Given instruction: Change every "bbox" in the data below to "bounding box" and reproduce all other lines unchanged.

[Stored dataset items]
** START **
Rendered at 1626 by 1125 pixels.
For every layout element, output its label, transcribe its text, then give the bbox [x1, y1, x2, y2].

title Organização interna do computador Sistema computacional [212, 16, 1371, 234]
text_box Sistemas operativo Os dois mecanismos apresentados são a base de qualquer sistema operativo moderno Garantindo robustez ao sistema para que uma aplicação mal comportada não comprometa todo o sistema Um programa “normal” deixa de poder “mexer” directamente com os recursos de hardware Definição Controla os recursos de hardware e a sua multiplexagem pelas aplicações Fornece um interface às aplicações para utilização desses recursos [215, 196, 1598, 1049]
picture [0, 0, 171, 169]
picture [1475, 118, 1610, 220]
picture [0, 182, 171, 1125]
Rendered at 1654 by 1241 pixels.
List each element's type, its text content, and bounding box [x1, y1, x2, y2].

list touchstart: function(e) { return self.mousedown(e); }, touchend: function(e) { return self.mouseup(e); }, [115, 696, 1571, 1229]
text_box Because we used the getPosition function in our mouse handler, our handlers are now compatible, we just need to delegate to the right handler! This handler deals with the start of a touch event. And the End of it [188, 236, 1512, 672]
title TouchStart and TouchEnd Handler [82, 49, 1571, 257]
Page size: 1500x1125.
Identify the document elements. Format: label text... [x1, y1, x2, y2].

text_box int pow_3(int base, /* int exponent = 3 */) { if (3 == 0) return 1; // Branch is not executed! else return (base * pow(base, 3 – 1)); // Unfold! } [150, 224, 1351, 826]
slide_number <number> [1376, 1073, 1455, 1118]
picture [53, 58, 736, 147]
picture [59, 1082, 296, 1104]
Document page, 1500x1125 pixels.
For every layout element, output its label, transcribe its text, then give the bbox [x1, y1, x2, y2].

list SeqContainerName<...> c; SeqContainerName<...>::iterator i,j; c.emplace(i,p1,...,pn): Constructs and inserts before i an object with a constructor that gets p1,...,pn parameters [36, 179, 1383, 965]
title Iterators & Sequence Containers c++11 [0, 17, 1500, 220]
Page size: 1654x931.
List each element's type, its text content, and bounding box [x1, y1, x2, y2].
** END **
Result of the exercise:
Rendered at 1626 by 1125 pixels.
For every layout element, output its label, transcribe its text, then give the bounding box [x1, y1, x2, y2].

title Organização interna do computador Sistema computacional [212, 16, 1371, 234]
text_box Sistemas operativo Os dois mecanismos apresentados são a base de qualquer sistema operativo moderno Garantindo robustez ao sistema para que uma aplicação mal comportada não comprometa todo o sistema Um programa “normal” deixa de poder “mexer” directamente com os recursos de hardware Definição Controla os recursos de hardware e a sua multiplexagem pelas aplicações Fornece um interface às aplicações para utilização desses recursos [215, 196, 1598, 1049]
picture [0, 0, 171, 169]
picture [1475, 118, 1610, 220]
picture [0, 182, 171, 1125]
Rendered at 1654 by 1241 pixels.
List each element's type, its text content, and bounding box [x1, y1, x2, y2].

list touchstart: function(e) { return self.mousedown(e); }, touchend: function(e) { return self.mouseup(e); }, [115, 696, 1571, 1229]
text_box Because we used the getPosition function in our mouse handler, our handlers are now compatible, we just need to delegate to the right handler! This handler deals with the start of a touch event. And the End of it [188, 236, 1512, 672]
title TouchStart and TouchEnd Handler [82, 49, 1571, 257]
Page size: 1500x1125.
Identify the document elements. Format: label text... [x1, y1, x2, y2].

text_box int pow_3(int base, /* int exponent = 3 */) { if (3 == 0) return 1; // Branch is not executed! else return (base * pow(base, 3 – 1)); // Unfold! } [150, 224, 1351, 826]
slide_number <number> [1376, 1073, 1455, 1118]
picture [53, 58, 736, 147]
picture [59, 1082, 296, 1104]
Document page, 1500x1125 pixels.
For every layout element, output its label, transcribe its text, then give the bounding box [x1, y1, x2, y2].

list SeqContainerName<...> c; SeqContainerName<...>::iterator i,j; c.emplace(i,p1,...,pn): Constructs and inserts before i an object with a constructor that gets p1,...,pn parameters [36, 179, 1383, 965]
title Iterators & Sequence Containers c++11 [0, 17, 1500, 220]
Page size: 1654x931.
List each element's type, its text content, and bounding box [x1, y1, x2, y2].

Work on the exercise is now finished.